Introduction
Overview
Deeptrain is a high-performance multi-modal data connector designed to bridge the gap between Large Language Models (LLMs) and complex, non-textual data sources. While traditional LLMs are often constrained by text-based context windows and specific training data, Deeptrain enables AI agents to ingest, interpret, and learn from a diverse array of data formats—including video, audio, images, and structured diagrams—in real-time.
By acting as an orchestration layer between your data sources and your models, Deeptrain facilitates the creation of sophisticated AI applications that can "see," "hear," and analyze context beyond the limitations of standard transformer architectures.
Key Capabilities
Deeptrain transforms your existing AI infrastructure into a multi-dimensional system through four primary pillars:
Multi-modal Data Integration
Break free from text-only limitations. Deeptrain processes diverse inputs to provide your models with a holistic understanding of information:
- Computer Vision for All Models: Integrate visual perception into models that lack native vision support, enabling them to analyze images, flowcharts, and complex graphs.
- Advanced Video Processing: Leverage local storage, self-hosted video platforms, or third-party services like YouTube and Vimeo to feed visual and temporal data into your AI's knowledge base.
- Audio Intelligence: Process and transcribe audio content to enhance agent training and responsiveness.
Advanced Text & Context Management
Go beyond the predefined context window. Deeptrain utilizes a localized embedding database to retrieve real-time content from live data sources. This allows your agents to maintain accuracy and relevance without being restricted by token limits.
Model Agnosticism
Deeptrain is designed to be model-agnostic, supporting over 200 private and open-source language models. This flexibility ensures that you can enhance your preferred LLM with multi-modal capabilities without being locked into a specific provider.
Technical Interfaces
Deeptrain provides a structured way to interface data with your AI agents. Below are the primary ways developers interact with the platform.
Transcribe API
The Transcribe API is the primary gateway for processing video and audio content. It allows users to submit media files or URLs for immediate transcription and indexing for AI consumption.
# Example: Sending a video for transcription via the API
curl -X POST https://api.deeptrain.ai/v1/transcribe \
-H "Authorization: Bearer YOUR_API_KEY" \
-d '{
"source": "https://www.youtube.com/watch?v=example",
"priority": "high",
"callback_url": "https://your-app.com/webhook"
}'
Embedding & Retrieval
For text and visual data, Deeptrain leverages a localized embedding layer. This allows you to query live data sources as if they were part of the model's native memory.
# Conceptual usage for retrieving multi-modal context
from deeptrain import DeeptrainClient
client = DeeptrainClient(api_key="YOUR_API_KEY")

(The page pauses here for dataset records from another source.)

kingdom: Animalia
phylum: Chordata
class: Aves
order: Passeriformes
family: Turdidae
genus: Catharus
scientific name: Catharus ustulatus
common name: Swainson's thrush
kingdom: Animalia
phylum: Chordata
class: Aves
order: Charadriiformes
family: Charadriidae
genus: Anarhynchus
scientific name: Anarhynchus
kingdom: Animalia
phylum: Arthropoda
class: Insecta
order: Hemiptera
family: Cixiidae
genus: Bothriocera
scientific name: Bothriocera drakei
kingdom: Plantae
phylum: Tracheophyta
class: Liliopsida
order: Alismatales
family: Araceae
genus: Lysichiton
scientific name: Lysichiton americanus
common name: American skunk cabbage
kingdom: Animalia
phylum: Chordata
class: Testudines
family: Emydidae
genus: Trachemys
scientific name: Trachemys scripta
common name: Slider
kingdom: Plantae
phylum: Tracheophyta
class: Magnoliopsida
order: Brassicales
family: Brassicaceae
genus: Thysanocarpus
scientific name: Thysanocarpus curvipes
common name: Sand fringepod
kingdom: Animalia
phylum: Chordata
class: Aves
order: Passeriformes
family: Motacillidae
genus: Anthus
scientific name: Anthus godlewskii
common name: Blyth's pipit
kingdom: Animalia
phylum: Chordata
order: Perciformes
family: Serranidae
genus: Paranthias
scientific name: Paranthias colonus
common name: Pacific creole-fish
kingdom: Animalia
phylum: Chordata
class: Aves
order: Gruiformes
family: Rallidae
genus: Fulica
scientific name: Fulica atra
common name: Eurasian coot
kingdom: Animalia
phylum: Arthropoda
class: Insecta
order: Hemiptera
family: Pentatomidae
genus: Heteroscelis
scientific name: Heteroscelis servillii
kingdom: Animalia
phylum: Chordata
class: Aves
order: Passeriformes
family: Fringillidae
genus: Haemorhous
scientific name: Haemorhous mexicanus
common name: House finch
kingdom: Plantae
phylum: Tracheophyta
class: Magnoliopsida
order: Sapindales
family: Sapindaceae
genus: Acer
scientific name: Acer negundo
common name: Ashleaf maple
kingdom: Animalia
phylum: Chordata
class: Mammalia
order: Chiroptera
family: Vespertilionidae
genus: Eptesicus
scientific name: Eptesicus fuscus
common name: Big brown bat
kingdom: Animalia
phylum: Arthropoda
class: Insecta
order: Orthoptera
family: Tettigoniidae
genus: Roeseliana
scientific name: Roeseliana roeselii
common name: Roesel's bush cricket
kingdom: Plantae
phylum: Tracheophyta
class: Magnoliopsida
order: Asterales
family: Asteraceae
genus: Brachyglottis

# Query the database for context including recent video transcriptions and image data
context = client.retrieve_context(
query="Analyze the growth trends shown in the latest quarterly video",
modalities=["text", "video", "graphs"]
)
# Pass the enriched context to your LLM
response = model.generate(prompt=context + user_query)
The Future of AI Data Integration
The roadmap for Deeptrain focuses on expanding the "Multi-dimensional" aspect of AI. Future updates will include:
- Custom Model Support: Direct integration hooks for proprietary or fine-tuned local models.
- Live Stream Processing: Real-time ingestion of live video and audio feeds for instantaneous AI reasoning.
- Enhanced Diagram Mapping: Improved spatial awareness for complex architectural and engineering flowcharts.